BeritaBandungRaya.com – Setiap 27 Oktober, bangsa Indonesia memperingati Hari Penerbangan Nasional, momen bersejarah yang menandai penerbangan pertama Komodor Udara Agustinus Adisutjipto dengan pesawat cureng pada 1945. Kini, delapan dekade kemudian, Indonesia tak hanya mengenang masa lalu, tapi juga menatap masa depan penerbangan yang lebih bersih dan berkelanjutan.
Salah satu langkah besar dalam perjalanan itu adalah penggunaan Sustainable Aviation Fuel (SAF) — bahan bakar ramah lingkungan yang dibuat dari minyak jelantah dan limbah organik. Pada Agustus 2025 lalu, Pelita Air mencatat sejarah dengan melaksanakan penerbangan komersial perdana Jakarta–Bali menggunakan campuran SAF produksi Pertamina.
Langkah tersebut menandai babak baru dalam transformasi energi di sektor aviasi nasional, sekaligus mengokohkan posisi Indonesia di peta inovasi penerbangan global.
Indonesia Menuju Era Aviasi Hijau
Industri penerbangan dunia menyumbang sekitar 2–3% dari total emisi karbon global, dan angka ini terus meningkat seiring melonjaknya trafik udara. Karena itu, banyak negara kini mulai menerapkan mandat SAF — aturan yang mewajibkan penggunaan campuran bahan bakar ramah lingkungan dalam setiap penerbangan.

* * * * * * *

> Tugas Latihan:
1. Menurut teks tentang Hari Penerbangan Nasional, dari bahan apa Sustainable Aviation Fuel (SAF) dibuat?
2. Lanjutkan teks tentang Hari Penerbangan Nasional dan bahan bakar penerbangan ramah lingkungan mulai dari kalimat terakhirnya.

* * * * * * *

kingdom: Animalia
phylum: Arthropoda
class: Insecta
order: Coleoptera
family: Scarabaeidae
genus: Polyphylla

* * * * * * *

> Jawaban:
1. SAF dibuat dari minyak jelantah dan limbah organik.

2.
Uni Eropa menargetkan campuran 2% SAF pada 2025, Brasil 10% pada 2037, sementara Singapura dan Malaysia masing-masing menyiapkan implementasi bertahap mulai 2026–2027.
Indonesia tak ingin tertinggal. Berdasarkan Peta Jalan Pengembangan SAF Nasional, pemerintah menargetkan campuran 1% SAF pada 2027, naik hingga 50% pada 2060, selaras dengan komitmen menuju Net Zero Emission di tahun yang sama.
Menteri Koordinator Bidang Kemaritiman dan Investasi, Agus Harimurti Yudhoyono (AHY), menegaskan pentingnya langkah ini.
“Pengembangan SAF adalah bagian dari solusi energi bersih dan masa depan industri penerbangan nasional. Ini juga bagian dari agenda besar transisi energi Indonesia menuju Net Zero Emission,” ujar AHY saat bertemu dengan jajaran Pertamina, Agustus lalu.